Cooking an egg is a marvelous example of the denaturing process of a protein. Whether the egg is hard-boiled, sunny side up, poached or deviled, we observe the same process of a clear, viscous liquid turned into a delicious white and gelatinous meal.

Egg whites are 90 percent water and 10 percent protein. The major protein is ovalbumin, a particularly sensitive structure. Give it a temperature boost and it starts to fall apart on the molecular level, refolding in an irreversible manner. The protein starts to link up different strands together that it usually wouldn’t at room temperature, creating a cage for the water that was present. The trapped water gives egg whites its gelatinous behavior, but also its white color as the new structure begins to scatter light instead of letting it through. Too much heat and the cage becomes too tight, drying up the gel and creating a rubbery texture.

In order to cook quality soft-boiled eggs, a chef will need to respect the different proteins in the egg whites and the yolk. In boiling eggs, the two most important things are time and temperature. The whites start to cook first as they are the first set of molecules exposed to the heat of the water. The greater the temperature difference, the faster the outsides will start cooking, so for soft-boiled eggs, start with cold eggs in hot water. A strategy to prevent overcooking is to bring your water to a boil, turn off the flame and submerge your eggs, letting the thermal energy take care of the work.

Egg whites are quite versatile due to their tendency to trap things other than just water.

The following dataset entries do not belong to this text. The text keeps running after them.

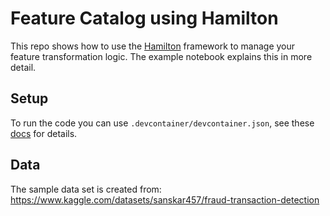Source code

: # Feature Catalog using Hamilton

This repo shows how to use the [Hamilton](https://github.com/DAGWorks-Inc/hamilton) framework to manage your feature transformation logic.
The example notebook explains this in more detail.

## Setup

To run the code you can use `.devcontainer/devcontainer.json`, see these [docs](https://code.visualstudio.com/docs/devcontainers/containers) for details.

## Data

The sample data set is created from: https://www.kaggle.com/datasets/sanskar457/fraud-transaction-detection
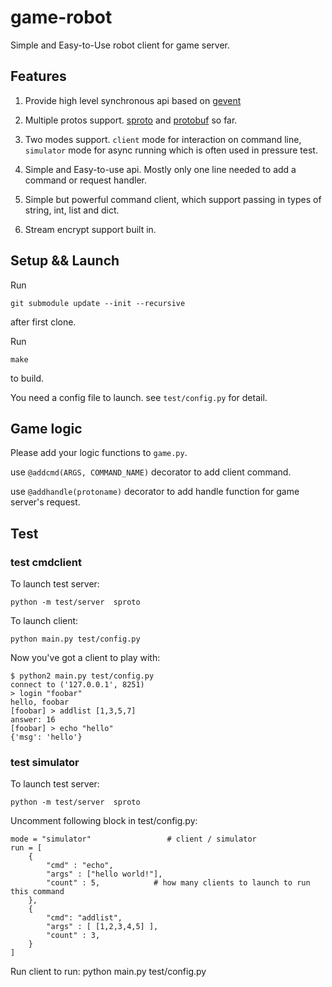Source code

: # game-robot

Simple and Easy-to-Use robot client for game server.

## Features

1. Provide high level synchronous api based on [gevent](http://gevent.org/)

2. Multiple protos support. [sproto](https://github.com/cloudwu/sproto) and [protobuf](https://github.com/google/protobuf) so far.

3. Two modes support. `client` mode for interaction on command line, `simulator` mode for async running which is often used in pressure test.

3. Simple and Easy-to-use api.  Mostly only one line needed to add a command or request handler.

4. Simple but powerful command client, which support passing in types of string, int, list and dict.

5. Stream encrypt support built in.

## Setup && Launch

Run

    git submodule update --init --recursive

after first clone.

Run

    make

to build.

You need a config file to launch. see `test/config.py` for detail.

## Game logic
Please add your logic functions to `game.py`.

use `@addcmd(ARGS, COMMAND_NAME)` decorator to add client command.

use `@addhandle(protoname)` decorator to add handle function for game server's request.

## Test

### test cmdclient
To launch test server:

    python -m test/server  sproto
    
To launch client:

    python main.py test/config.py

Now you've got a client to play with:

    $ python2 main.py test/config.py
    connect to ('127.0.0.1', 8251)
    > login "foobar"
    hello, foobar
    [foobar] > addlist [1,3,5,7]
    answer: 16
    [foobar] > echo "hello"
    {'msg': 'hello'}

### test simulator
To launch test server:

    python -m test/server  sproto

Uncomment following block in test/config.py:

    mode = "simulator"                 # client / simulator
    run = [
        {
            "cmd" : "echo",
            "args" : ["hello world!"],
            "count" : 5,            # how many clients to launch to run this command
        },
        {
            "cmd": "addlist",
            "args" : [ [1,2,3,4,5] ],
            "count" : 3,
        }
    ]

Run client to run:
    python main.py test/config.py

When chefs beat egg whites, they physically agitate ovalbumin and open it up. The bundle of proteins begin to grab gas molecules in the air and bubble up, hence why eggs make for fantastic foaming agents in baking.

Understanding the chemistry of the kitchen is fun, but, more importantly, it’s practical. A proper chef understands that the power of an egg lies in its ability to bind all other ingredients together to create a delicious meal.